After concentrating for a few years on films and theatre work, 1967 saw him back on the small screen. "Man in a Suitcase" (1967), an ITC series starring Richard Bradford as McGill - "The Prisoner (1967). and "Paul Temple" (1969), created by thriller-writer Francis Durbridge for a series of novels in the 1930s.
In the early seventies, Grainer achieved further success as a writer of television themes with three commissions for London Weekend Television: Man In The News, "Trouble with Lilian, The" (1971) and "The Train Now Standing (1972), as well as one for Thames - "For the Love of Ada" (1970).

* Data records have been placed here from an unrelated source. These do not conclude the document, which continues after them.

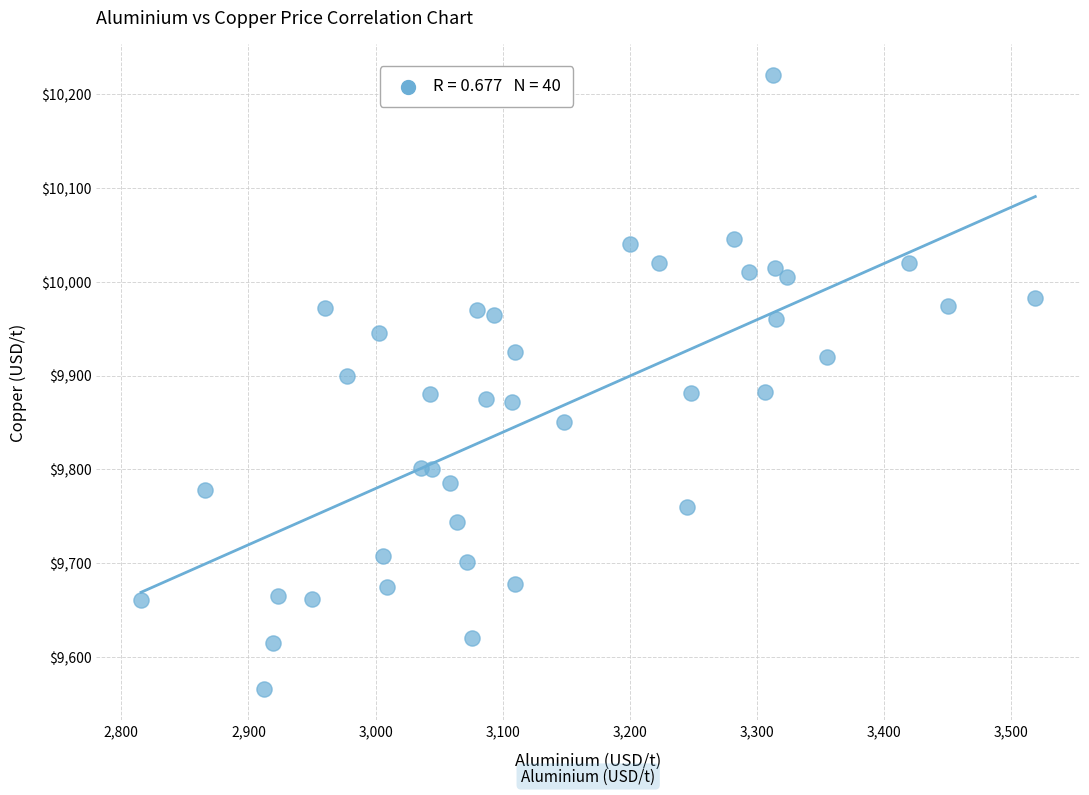

What is the range of X values (max minus min)?

703.5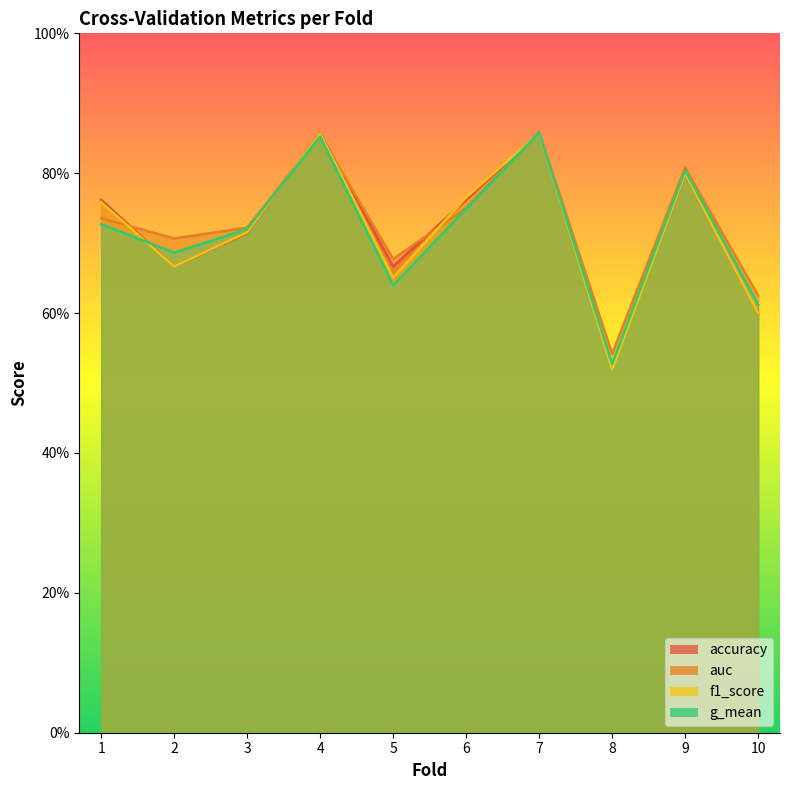

At which category does f1_score reach its first local peak?

4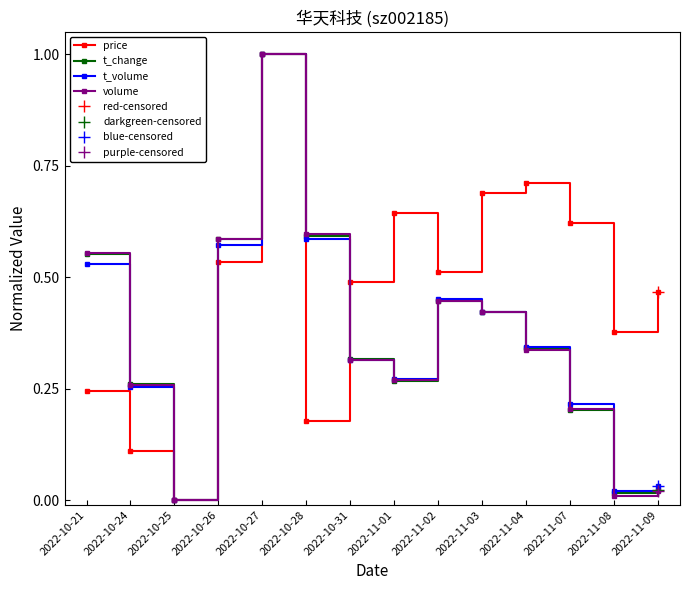

Rank the series at 2022-10-27 from highest to lowest value.

price, t_change, t_volume, volume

He was commissioned by Anglia Television to write the theme for a new mystery series entitled "Tales of the Unexpected" (1979). Thames Television provided Grainer with two further commissions in that same year. "Born and Bred" (1978) and "Edward & Mrs. Simpson" (1980).
Ron Grainer continued writing music for television and films right up to his death in 1981, including two comedies for Independent Television: "Shelley" (1979) and "It Takes a Worried Man" (1981) His score for The Business Of Murder, an episode of LWT's Saturday Night Thriller series, was his very last and was transmitted posthumously in 1982.
He died on 21st February, 1981, suffering from cancer of the spine.